Copy the Aurora MySQL post from "Today the website" up to and including "the maximum ACUs.", swapping "website" for "application" each time it appears.

PASSAGE -
· · ·
I've an Aurora Mysql instance.

Its capacity range is from 0.5 to 5.5 ACU

Today the website has high traffic and it's > 90% all the time.

In performance insight I can see that 'estimated vCPUs is never higher than2. Why?

3 Answers
2

if your Aurora MySQL instance's capacity range is set from 0.5 to 5.5 ACUs and your website is experiencing high traffic with CPU usage consistently over 90%, but the estimated vCPUs never exceed 2, consider these possible reasons:

Auto-Scaling Configuration: Ensure that auto-scaling is properly configured to allow the instance to scale up to the maximum ACUs.

Cooldown Periods: Aurora Serverless may have cooldown periods that delay scaling up.

Scaling Limits: Check if there are any configuration limits preventing scaling beyond 2 vCPUs.

Latency in Scaling: There can be a delay in scaling up due to Aurora Serverless architecture.

Workload Characteristics: The workload might be I/O-bound rather than CPU-bound.

Inefficient Query Patterns: High CPU usage might be due to inefficient queries or excessive connection pooling.

Troubleshooting Steps: =>Review and adjust the auto-scaling configuration. =>Check and adjust cooldown settings if necessary. =>Analyze workload characteristics using monitoring tools. =>Verify there are no AWS-imposed limits on scaling. =>Optimize database interaction patterns and query efficiency. =>These steps should help ensure that your Aurora instance scales appropriately to handle high traffic and effectively utilizes the available vCPUs.

EXPERT
answered a year ago
EXPERT
reviewed a year ago
EXPERT
reviewed a year ago
EXPERT
reviewed a year ago
0

Per the docs at on Aurora Serverless v2 [see link 1 below], "Each ACU is a combination of approximately 2 gibibytes (GiB) of memory, corresponding CPU, and networking". If you do the math, this implies each ACU is about 0.25 of a vCPU - that's a quarter of a single core on a Graviton instance. So if you set the max ACU to 5.5, technically that would be well under 2 vCPUs of compute capacity (1.375 vCPUs to be precise). This would explain why Performance Insights never shows compute usage higher than 2 vCPUs. Please note that resetting the Max ACU to something higher is dynamic (i.e., no database engine restart is needed) so it might be worth an experiment to see how increasing it to something a little higher impacts the resource usage, the latency of your website, and costs... Hope this helps!
· · ·
Data records
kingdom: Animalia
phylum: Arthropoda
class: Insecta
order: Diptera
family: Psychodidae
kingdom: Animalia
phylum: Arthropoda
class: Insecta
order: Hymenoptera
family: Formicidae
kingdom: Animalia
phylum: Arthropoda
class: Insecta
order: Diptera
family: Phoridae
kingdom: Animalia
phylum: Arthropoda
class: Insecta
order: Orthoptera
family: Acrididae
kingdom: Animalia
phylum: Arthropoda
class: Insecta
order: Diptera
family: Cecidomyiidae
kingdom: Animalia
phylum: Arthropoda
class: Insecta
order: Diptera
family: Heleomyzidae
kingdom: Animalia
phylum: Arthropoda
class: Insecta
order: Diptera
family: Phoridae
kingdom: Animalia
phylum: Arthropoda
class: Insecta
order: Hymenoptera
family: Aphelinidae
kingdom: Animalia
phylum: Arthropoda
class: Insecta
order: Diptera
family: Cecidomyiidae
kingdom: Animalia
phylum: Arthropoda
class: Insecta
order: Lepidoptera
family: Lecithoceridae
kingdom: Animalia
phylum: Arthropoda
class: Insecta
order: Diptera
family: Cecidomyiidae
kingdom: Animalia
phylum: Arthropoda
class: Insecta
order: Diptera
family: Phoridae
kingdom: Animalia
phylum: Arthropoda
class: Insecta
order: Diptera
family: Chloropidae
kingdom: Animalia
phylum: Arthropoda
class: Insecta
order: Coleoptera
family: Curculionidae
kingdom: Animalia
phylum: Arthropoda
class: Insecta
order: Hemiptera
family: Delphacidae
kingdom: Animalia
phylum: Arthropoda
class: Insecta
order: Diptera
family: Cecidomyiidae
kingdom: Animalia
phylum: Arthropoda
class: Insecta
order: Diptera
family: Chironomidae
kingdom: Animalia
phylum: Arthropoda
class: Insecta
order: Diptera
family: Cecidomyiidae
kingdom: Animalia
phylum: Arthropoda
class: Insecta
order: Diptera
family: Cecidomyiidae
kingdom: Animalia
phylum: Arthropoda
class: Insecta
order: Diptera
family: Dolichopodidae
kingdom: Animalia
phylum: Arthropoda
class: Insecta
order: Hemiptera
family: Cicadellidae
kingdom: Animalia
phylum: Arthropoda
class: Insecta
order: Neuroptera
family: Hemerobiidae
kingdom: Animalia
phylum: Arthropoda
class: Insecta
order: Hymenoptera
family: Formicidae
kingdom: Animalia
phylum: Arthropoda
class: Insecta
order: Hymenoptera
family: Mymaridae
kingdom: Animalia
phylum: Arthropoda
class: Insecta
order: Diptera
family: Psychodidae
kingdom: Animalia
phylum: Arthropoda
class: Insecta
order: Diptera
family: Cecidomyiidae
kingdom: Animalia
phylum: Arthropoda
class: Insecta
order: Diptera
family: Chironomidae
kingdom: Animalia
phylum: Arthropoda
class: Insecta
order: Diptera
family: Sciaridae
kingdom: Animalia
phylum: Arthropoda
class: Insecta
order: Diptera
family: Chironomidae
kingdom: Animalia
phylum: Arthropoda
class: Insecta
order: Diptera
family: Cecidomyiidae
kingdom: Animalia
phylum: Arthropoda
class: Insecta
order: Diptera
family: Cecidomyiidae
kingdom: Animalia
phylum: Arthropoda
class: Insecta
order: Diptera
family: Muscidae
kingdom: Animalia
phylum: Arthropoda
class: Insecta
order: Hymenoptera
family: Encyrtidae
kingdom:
· · ·
SOLUTION FOR THIS PROBLEM -
Today the application has high traffic and it's > 90% all the time.

In performance insight I can see that 'estimated vCPUs is never higher than2. Why?

3 Answers
2

if your Aurora MySQL instance's capacity range is set from 0.5 to 5.5 ACUs and your application is experiencing high traffic with CPU usage consistently over 90%, but the estimated vCPUs never exceed 2, consider these possible reasons:

Auto-Scaling Configuration: Ensure that auto-scaling is properly configured to allow the instance to scale up to the maximum ACUs.